Preston et al. (1992) estiment que la théorie de l’agence ne permet pas d’expliquer les modes de création des systèmes spécifiques de contrôle et la manière dont ces systèmes changent. De surcroît, la théorie de l’agence explique la nature des systèmes de contrôle et de budgétisation en fonction des intérêts prédéterminés des principaux et des agents. Or, les intérêts émergent au cours du processus de création des systèmes budgétaires et peuvent changer par la fabrication des systèmes budgétaires. Les intérêts n’existent pas indépendamment des systèmes budgétaires.

125 Dominantes jusqu’au début des années 1980, les approches fonctionnalistes ont commencé à faire l’objet de plusieurs critiques. La principale réside dans l’incapacité du courant dominant à rendre compte des phénomènes observés (Morales et Sponem, 2010). De surcroît, le modèle dominant a été critiqué pour sa difficulté à rendre compte des situations telles qu’elles sont vécues par les praticiens et son incapacité à leur proposer des solutions qui leur paraissent utiles. Selon Bromwich (2007, p. 14), « ce type de recherche, très technique et formel, ne peut être transféré directement dans les pratiques ». Ainsi, « dans de nombreux cas les théories économiques ne peuvent pas expliquer de manière complète les pratiques observées » (Ittner et Larcker, 2001, p. 395), et « les disciplines économiques ne donnent pas une image suffisamment riche et claire des activités internes de l’organisation pour guider les concepteurs de systèmes de contrôle » (Otley, 1999, p. 363).

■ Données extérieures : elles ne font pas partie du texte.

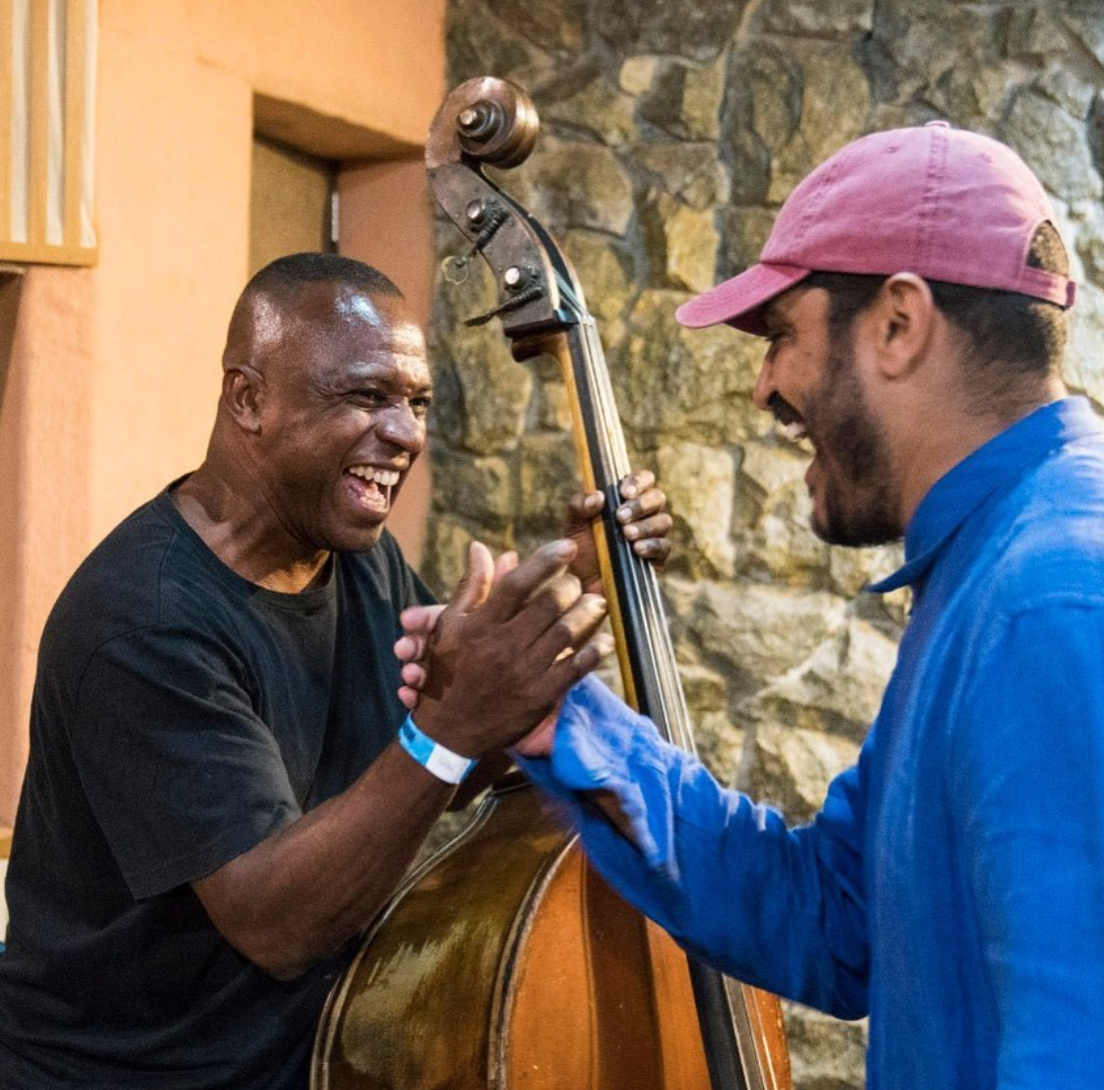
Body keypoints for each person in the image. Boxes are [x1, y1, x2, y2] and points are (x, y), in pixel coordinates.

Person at [398, 121, 1104, 1088]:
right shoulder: (992, 571)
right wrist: (554, 713)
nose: (765, 383)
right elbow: (836, 914)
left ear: (899, 324)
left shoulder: (1054, 598)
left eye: (782, 335)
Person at [0, 252, 672, 1089]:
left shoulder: (358, 560)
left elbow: (443, 766)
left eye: (417, 402)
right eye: (366, 396)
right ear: (249, 399)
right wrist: (451, 724)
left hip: (320, 1052)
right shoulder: (145, 617)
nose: (407, 433)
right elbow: (275, 924)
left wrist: (571, 597)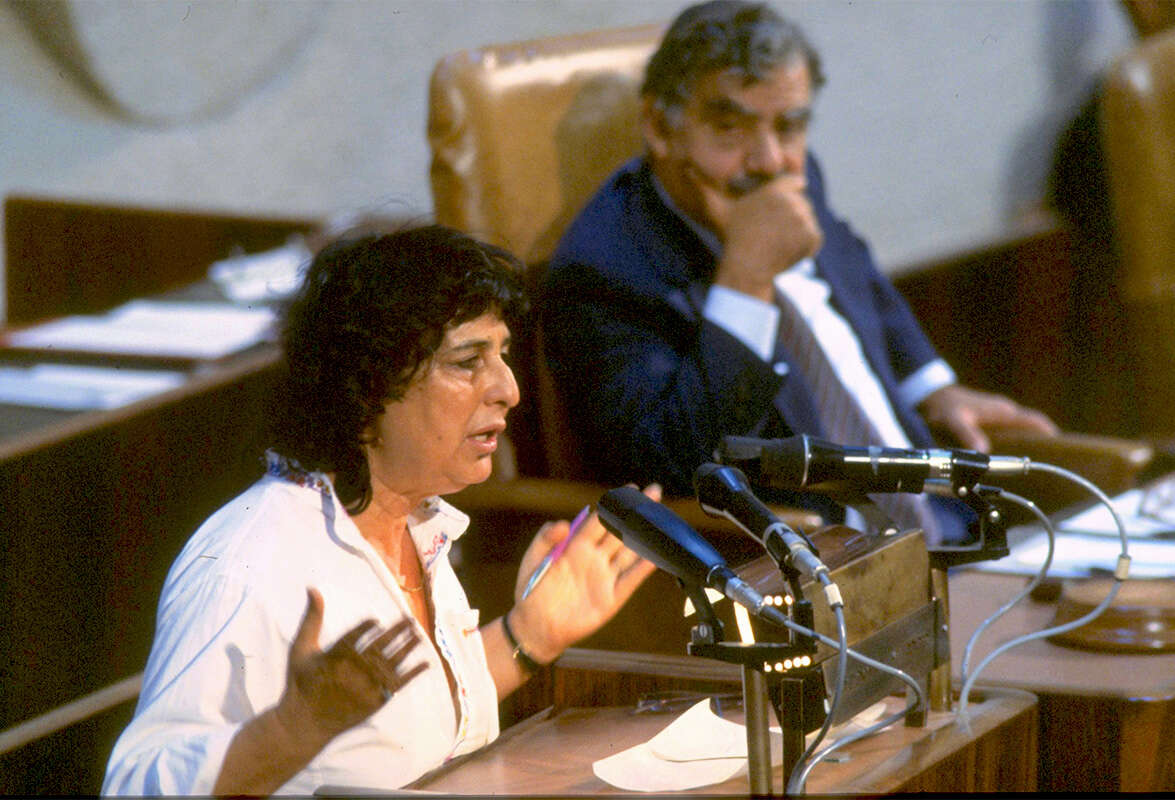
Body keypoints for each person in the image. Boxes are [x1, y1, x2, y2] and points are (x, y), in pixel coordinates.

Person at [102, 225, 657, 795]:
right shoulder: (247, 566)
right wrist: (292, 731)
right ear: (369, 387)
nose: (508, 389)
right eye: (468, 361)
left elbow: (413, 736)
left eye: (504, 355)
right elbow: (132, 787)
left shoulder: (416, 522)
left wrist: (528, 635)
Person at [540, 0, 1057, 540]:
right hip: (813, 563)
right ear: (659, 127)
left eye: (789, 127)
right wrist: (746, 279)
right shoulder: (601, 272)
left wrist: (932, 388)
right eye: (730, 128)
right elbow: (670, 469)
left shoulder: (796, 171)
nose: (769, 161)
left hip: (952, 527)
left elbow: (855, 273)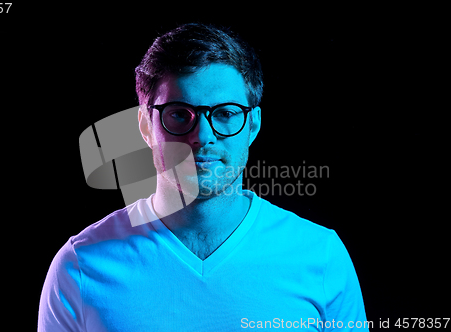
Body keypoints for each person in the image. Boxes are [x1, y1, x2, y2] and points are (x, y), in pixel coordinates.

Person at [38, 23, 369, 331]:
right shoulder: (79, 267)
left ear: (252, 125)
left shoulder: (320, 256)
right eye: (180, 115)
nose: (202, 136)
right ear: (145, 127)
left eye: (225, 114)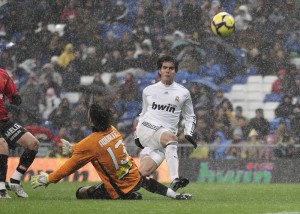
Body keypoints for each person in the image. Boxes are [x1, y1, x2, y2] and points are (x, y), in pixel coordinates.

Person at [30, 103, 191, 200]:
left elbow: (70, 167)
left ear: (91, 121)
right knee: (141, 180)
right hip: (134, 177)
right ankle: (130, 194)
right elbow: (95, 147)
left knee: (81, 193)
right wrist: (73, 148)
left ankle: (126, 196)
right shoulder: (113, 131)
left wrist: (49, 178)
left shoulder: (91, 142)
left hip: (116, 189)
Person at [135, 55, 196, 191]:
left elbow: (190, 116)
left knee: (141, 175)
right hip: (148, 129)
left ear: (175, 71)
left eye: (171, 68)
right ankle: (175, 179)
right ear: (160, 71)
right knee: (172, 138)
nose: (168, 71)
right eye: (165, 68)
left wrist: (188, 133)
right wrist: (136, 135)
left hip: (164, 140)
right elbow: (143, 114)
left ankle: (118, 189)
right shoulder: (148, 91)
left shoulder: (183, 93)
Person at [0, 68, 40, 198]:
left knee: (33, 143)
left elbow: (13, 96)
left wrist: (16, 98)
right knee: (2, 145)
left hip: (4, 120)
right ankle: (1, 188)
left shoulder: (3, 74)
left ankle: (15, 181)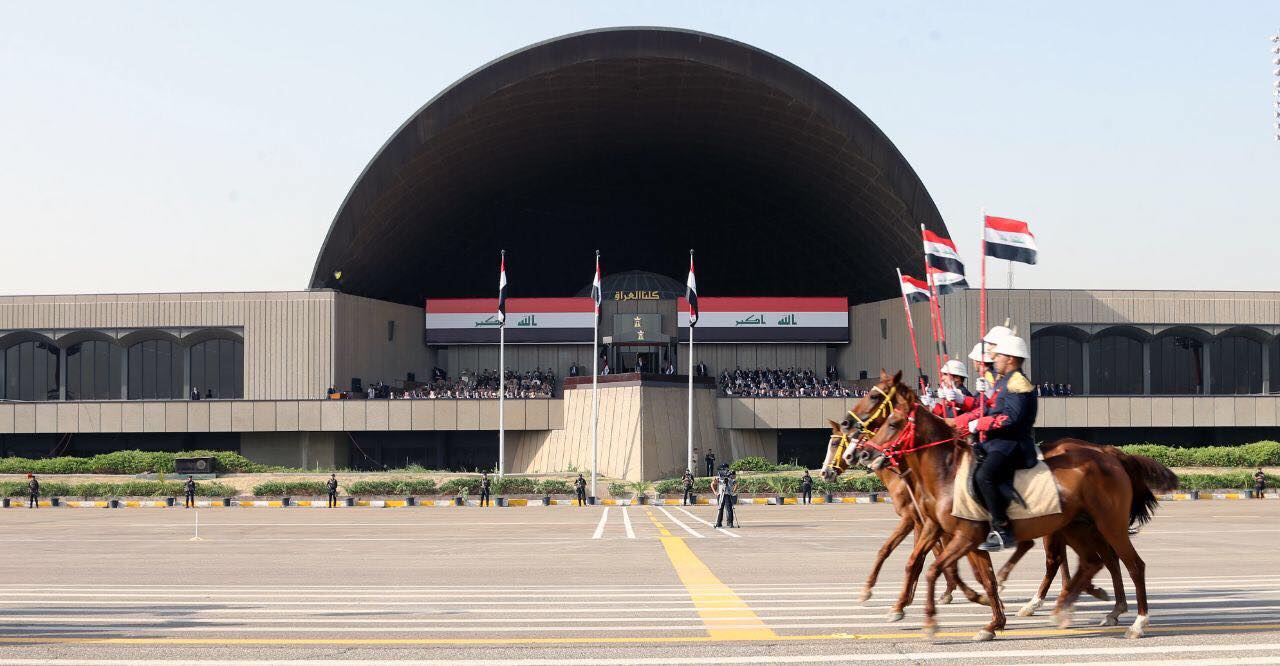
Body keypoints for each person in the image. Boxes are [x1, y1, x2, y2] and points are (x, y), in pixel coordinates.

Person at [972, 335, 1039, 552]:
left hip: (1013, 443)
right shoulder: (1003, 381)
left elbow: (1011, 418)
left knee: (985, 476)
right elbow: (991, 408)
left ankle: (1003, 530)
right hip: (997, 442)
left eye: (999, 355)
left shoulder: (1017, 381)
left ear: (1010, 358)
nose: (994, 358)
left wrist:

Le point commun entre les courants critiques envers le courant dominant en recherche en contrôle de gestion est la non-adoption des postulats économiques et une conception du contrôle comme « phénomène à la fois organisationnel et social » (Hopwood, 1976, p. 3). Il s’agit notamment de prendre en compte de manière plus explicite des « questions de pouvoir, d’influence et de contrôle » (Hopwood, 1976, p. 3).

Le contrôle de gestion peut être étudié à travers une approche moins objectiviste et moins réaliste. Cette manière d’étudier abandonne les abstractions des approches économiques et adopte une logique de l’interaction, des actions et du réseau (Macintosh et Quattrone, 2010). En effet, les modèles économiques, les métaphores biologiques et les compréhensions structuralistes sont utiles mais laissent peu d’espace à l’interprétation, à la subjectivité et au relativisme dans la compréhension de l’information produite par un système de contrôle, de ses conséquences et de la manière dont cette information est utilisée.

Une variété de théories et un nombre d’approches méthodologiques différentes commencent à être utilisés pour étudier les pratiques du contrôle de gestion. Ces nouvelles approches visent à étendre le domaine théorique, de l’économique à un travail interprétatif et des perspectives critiques fondés sur la théorie sociale.